Don la miró fijamente antes de hacer un gesto con la cabeza para que lo siguiera. Se acomodaron delante de la chimenea con un vaso del vino que había llevado ella:

—¿Qué te pasa hoy? Normalmente, no eres tan pesimista.

—No lo sé. Supongo que son las fechas. Ya sabes que no me gusta nada la Navidad.

—¿Estás segura de que no hay algo más?

—¿Como qué? —inquirió extrañada.

—No lo sé, por eso te lo pregunto.

—No hay nada. Oye, que una puede sentirse un poco «chof» de vez en cuando.

Donovan sonrió.

—Eso no te lo discuto. ¿Quieres cenar ya?

—¿No va a venir nadie más?

—No. Este año solo estamos tú y yo.

—Vaya, señor Atherton, no me diga que lo tenía todo planeado para seducirme esta noche.

—Me ha pillado, señorita Adams, ¿qué tal si nos saltamos los preliminares y vamos directamente al postre?

—Que no soy su tipo. Me falta pelo en el pecho —fingió lloriquear.

Donovan se rio mientras tiraba de ella hacia la cocina.

Cinco minutos más tarde y armados con dos platos cada uno, se pusieron delante de la tele para ver el maratón de películas antiguas que echaban todos los años. Iban desde El mago de Oz hasta ¡Qué bello es vivir!, pasando por Chaplin y haciéndole una visitilla a Fred Astaire.

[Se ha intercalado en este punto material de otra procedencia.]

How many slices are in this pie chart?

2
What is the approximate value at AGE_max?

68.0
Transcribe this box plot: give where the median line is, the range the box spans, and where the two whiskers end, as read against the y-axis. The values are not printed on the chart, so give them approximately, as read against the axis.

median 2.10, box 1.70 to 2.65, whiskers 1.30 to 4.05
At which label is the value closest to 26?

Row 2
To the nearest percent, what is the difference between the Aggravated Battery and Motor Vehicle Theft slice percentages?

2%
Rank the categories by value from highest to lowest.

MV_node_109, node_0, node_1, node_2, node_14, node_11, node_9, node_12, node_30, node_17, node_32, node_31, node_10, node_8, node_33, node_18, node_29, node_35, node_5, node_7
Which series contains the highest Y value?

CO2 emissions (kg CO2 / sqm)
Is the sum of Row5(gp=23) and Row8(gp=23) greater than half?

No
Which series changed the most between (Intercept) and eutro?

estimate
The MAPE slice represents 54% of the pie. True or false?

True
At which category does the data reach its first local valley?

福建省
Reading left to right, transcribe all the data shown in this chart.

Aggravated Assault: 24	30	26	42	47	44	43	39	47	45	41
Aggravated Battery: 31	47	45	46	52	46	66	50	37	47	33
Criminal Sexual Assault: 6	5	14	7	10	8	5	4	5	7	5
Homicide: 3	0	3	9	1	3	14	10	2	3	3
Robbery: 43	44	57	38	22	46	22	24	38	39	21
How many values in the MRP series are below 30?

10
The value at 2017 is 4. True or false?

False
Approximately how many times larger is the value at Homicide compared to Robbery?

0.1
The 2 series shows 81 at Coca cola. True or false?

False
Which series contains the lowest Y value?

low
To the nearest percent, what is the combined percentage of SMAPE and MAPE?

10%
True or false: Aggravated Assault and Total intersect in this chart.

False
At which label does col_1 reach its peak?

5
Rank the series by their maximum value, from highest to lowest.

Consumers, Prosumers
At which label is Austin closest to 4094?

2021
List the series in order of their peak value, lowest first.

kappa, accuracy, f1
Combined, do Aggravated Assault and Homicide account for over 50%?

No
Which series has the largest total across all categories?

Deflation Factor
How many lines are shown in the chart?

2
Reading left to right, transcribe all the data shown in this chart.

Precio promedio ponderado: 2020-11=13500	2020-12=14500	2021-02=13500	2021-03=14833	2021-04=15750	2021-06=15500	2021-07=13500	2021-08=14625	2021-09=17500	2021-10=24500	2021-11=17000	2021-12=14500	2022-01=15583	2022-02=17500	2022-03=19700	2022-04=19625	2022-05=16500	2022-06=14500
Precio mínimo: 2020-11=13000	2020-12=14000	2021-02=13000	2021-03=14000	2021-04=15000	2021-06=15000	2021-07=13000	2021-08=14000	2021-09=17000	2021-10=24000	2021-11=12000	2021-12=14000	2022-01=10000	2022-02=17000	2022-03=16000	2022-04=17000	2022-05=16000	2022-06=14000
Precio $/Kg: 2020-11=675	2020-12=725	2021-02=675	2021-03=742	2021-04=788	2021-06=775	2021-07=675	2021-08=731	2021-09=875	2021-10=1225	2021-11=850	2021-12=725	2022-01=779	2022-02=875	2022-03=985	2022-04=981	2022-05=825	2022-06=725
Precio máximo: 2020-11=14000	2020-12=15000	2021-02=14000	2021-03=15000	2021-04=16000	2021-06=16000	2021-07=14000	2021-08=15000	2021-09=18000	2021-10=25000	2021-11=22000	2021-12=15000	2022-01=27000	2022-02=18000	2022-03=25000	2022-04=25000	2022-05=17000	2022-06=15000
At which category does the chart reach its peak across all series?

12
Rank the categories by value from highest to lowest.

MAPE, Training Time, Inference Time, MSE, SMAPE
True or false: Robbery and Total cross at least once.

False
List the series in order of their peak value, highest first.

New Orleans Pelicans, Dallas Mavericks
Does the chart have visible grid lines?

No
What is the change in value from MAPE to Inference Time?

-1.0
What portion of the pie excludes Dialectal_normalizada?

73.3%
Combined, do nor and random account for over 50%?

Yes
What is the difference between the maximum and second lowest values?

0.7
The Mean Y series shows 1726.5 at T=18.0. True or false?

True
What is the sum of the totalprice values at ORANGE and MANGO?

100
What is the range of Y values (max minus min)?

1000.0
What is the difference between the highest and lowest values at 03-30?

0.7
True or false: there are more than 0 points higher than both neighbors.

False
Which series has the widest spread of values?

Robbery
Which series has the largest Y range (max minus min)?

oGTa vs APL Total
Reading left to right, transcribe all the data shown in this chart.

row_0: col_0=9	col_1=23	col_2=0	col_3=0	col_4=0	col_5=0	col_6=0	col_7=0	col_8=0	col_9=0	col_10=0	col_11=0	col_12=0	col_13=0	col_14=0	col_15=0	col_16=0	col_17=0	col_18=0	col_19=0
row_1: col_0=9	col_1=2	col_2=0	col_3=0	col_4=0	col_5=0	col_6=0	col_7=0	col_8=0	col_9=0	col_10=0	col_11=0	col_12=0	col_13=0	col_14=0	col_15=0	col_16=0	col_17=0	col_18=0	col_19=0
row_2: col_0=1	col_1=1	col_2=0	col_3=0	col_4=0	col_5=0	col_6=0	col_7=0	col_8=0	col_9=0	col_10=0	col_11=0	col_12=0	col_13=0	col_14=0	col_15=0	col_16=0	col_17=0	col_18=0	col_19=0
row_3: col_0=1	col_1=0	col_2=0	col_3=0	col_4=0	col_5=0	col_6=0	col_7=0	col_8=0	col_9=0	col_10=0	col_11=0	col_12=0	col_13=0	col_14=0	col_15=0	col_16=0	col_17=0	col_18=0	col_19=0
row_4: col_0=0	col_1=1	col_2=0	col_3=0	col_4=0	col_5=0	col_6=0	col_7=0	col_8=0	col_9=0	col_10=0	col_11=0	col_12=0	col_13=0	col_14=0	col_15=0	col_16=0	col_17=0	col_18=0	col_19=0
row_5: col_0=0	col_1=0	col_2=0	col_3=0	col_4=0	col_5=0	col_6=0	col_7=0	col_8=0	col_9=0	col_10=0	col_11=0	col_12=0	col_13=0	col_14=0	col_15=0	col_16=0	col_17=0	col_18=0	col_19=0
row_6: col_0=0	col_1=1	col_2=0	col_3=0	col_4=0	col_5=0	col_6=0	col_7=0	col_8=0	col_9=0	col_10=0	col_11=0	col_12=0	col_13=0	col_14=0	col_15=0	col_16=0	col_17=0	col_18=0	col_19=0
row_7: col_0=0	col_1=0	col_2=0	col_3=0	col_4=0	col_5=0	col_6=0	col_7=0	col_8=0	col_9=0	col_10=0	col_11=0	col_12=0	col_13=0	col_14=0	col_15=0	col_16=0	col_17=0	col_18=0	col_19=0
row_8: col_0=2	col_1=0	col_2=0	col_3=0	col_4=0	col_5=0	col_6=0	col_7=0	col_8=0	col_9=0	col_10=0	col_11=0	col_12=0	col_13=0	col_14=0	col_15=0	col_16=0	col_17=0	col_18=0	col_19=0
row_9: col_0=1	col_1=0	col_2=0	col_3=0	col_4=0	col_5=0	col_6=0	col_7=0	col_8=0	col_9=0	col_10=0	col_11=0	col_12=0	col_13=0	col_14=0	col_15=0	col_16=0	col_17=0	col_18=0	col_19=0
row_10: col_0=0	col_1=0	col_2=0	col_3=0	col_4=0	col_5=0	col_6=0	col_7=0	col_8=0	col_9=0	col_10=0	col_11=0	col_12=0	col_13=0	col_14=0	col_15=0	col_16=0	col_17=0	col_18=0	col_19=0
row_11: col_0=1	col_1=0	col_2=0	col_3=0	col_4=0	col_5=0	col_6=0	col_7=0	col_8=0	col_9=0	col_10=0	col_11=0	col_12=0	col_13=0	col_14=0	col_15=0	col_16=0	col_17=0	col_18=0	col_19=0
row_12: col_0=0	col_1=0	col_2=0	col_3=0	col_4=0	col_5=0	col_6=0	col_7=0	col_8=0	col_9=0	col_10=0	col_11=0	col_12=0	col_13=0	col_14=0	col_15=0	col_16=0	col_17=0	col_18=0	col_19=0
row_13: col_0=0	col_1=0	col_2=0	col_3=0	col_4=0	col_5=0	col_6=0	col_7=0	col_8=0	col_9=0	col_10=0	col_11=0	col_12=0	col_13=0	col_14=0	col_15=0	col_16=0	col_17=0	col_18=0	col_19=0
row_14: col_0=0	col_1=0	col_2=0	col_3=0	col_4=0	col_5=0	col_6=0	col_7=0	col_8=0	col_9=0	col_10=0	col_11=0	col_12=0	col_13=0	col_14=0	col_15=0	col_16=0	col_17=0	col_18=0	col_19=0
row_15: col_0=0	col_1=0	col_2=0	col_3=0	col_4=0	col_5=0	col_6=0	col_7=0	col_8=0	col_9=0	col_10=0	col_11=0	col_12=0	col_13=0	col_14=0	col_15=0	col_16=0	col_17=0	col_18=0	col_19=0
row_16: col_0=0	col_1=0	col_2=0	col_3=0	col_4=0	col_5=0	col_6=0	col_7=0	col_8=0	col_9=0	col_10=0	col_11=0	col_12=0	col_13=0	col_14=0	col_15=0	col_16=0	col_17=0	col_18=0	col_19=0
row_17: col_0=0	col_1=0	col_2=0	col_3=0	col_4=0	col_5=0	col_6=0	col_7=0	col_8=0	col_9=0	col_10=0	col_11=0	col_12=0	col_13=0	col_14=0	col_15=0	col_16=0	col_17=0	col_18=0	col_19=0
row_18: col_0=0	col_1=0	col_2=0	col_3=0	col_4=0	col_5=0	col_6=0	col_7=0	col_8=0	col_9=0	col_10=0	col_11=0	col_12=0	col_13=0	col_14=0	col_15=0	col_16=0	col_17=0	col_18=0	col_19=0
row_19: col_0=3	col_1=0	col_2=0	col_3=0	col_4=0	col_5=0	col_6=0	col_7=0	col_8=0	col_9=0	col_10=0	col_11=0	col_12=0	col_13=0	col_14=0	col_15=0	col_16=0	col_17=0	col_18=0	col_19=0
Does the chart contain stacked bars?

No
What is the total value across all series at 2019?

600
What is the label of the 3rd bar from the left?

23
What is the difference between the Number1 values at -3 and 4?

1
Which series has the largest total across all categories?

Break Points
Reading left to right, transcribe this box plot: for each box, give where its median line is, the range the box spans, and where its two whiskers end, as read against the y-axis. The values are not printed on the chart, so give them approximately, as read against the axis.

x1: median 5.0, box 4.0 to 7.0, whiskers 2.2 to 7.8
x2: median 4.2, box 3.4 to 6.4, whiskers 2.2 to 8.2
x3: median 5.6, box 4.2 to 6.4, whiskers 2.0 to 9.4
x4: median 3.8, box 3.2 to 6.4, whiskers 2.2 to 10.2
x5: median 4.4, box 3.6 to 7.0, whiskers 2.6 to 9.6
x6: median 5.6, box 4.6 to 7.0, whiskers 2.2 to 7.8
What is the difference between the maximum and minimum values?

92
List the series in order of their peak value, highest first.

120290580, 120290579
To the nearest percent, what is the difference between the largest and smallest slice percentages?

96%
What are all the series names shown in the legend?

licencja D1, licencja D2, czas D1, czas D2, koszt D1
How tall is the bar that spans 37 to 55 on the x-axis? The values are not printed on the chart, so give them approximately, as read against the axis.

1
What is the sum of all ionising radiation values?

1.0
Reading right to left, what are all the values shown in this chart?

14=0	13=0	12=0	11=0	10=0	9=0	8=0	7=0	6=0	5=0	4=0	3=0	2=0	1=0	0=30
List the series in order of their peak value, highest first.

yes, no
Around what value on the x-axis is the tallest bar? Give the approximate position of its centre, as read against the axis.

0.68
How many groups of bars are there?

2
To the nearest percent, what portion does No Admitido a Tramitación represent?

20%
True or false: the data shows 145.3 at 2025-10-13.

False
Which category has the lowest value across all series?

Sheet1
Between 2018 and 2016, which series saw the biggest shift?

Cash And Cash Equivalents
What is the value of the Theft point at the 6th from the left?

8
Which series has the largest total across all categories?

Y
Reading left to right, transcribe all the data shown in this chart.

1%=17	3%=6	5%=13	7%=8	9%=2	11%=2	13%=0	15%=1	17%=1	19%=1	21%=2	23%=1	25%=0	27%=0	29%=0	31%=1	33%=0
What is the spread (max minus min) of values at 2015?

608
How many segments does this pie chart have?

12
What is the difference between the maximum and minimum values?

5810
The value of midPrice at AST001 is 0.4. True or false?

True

Sin embargo, en medio de la mítica frase «no hay lugar como el hogar», la película se interrumpió para dar paso al avance informativo de ámbito nacional.

Cordelia intercambió una mirada llena de aprensión con Donovan. Aquello no podía ser bueno.

—Sube el volumen, porfa —le pidió.

 

 

La víctima es una joven inglesa de diecinueve años que estaba pasando las vacaciones invernales con su abuela. Acababa de regresar de la iglesia cuando alguien la abordó, según testigos presenciales. No se sabe con certeza lo que ocurrió. La mujer apareció muerta en el parque Riverside a la intempestiva hora de las once y media de la noche cuando la encontró una pareja que regresaba a su hogar después de una noche de celebración. Este hecho ha escandalizado a la pequeña comunidad ya que nunca había sucedido nada similar antes. Lo más escabroso de todo, según afirman fuentes fidedignas, es que a la joven le faltaba el ojo derecho. Por lo que se comenta, el asesino debe de habérselo llevado como recuerdo. Se ruega encarecidamente a todos los ciudadanos que extremen las precauciones mientras se llevan a cabo las investigaciones...

 

 

Cordelia se llevó una mano a la boca. Justo lo que necesitaban, un asesino en la puerta de al lado.

—¿Me puedo quedar esta noche aquí?

—Ya tienes la habitación de invitados preparada.

Cory lo miró enarcando una ceja:

—¿Sabías que te lo iba a pedir?

—Había una posibilidad muy grande de que te durmieras en el sofá.

—Lo dices como si sucediera siempre que vengo.

—Bueno, no siempre, pero sí dos de cada tres veces —sonrió.

Era bueno que Donovan fuera su mejor amigo desde la escuela secundaria. Al menos, había podido contar con él en los peores momentos. Se acurrucó contra su costado y con el calor y la sensación de seguridad se quedó dormida.